Right: "Arbor" oil on canvas, from the Structures series, 36" x 48" 2002  "Gorgeously haunting paintings such as 'Arbor,' which seamlessly combines classical and contemporary art, have made Keith Perelli, 35, a Crescent City Master." - Doug MacCash, The New Orleans Times Picayune, Oct/30/03 p. 13 and 16

Left:
"Thatch" oil on canvas, from the Structures series, 36" x 48" 2002 Thatch refers to "primitive" roofing materials used to protect humans from the elements.  Here I sought to create conical structures which resemble "Weapons of Mass Destruction" or missile like shapes.  The Poppies refer to Afghanistan's main economic agricultural crop, Opium.
 

                

Right:
"Relieving the Sore Minds Quiet Mouths" oil on canvas, from the Our Father's Gifts series, 5' x 7' 1998 This work was a part of a series exploring my families relationship to religion and god after a tragic hunting accident took the life of my father.

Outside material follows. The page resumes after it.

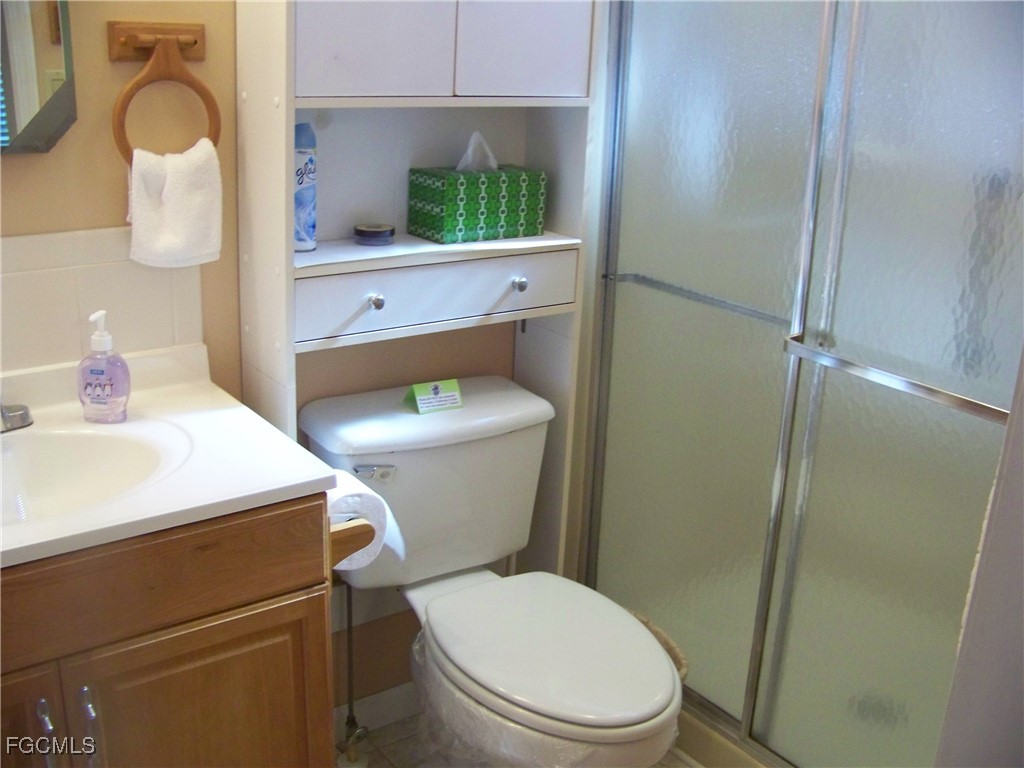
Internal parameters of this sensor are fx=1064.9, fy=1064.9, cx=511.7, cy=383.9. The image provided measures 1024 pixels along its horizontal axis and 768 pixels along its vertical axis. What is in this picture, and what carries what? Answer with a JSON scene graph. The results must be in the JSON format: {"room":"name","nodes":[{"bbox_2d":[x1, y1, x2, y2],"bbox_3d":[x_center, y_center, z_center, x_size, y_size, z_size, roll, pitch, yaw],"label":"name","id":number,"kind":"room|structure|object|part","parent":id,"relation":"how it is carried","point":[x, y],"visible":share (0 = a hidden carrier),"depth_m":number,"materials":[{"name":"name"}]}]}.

Loosing a loved one under such unannounced circumstances makes one examine his or her beliefs and actions throughout the process of healing. It was this event that changed my life and heightened my sensitivity to the death of the victims of 9/11, US troops in Afghanistan and Iraq as well as the countless thousands of civilians in those war torn nations. One might leave this world in an instant, but for those left behind it takes a lifetime of questioning as to why they left us so tragically.


Left:
"Sway" oil on canvas, from the Structures series, 36" x 48" 2001  This was my first painting created after 9/11. A series of graphite drawings preceded the Structures paintings focusing on the World Trade Center and human forms intertwined. The Structures series features architectural elements such as girder and beams in the form of lines. I tried to create a fragile envelope of both metal and flesh.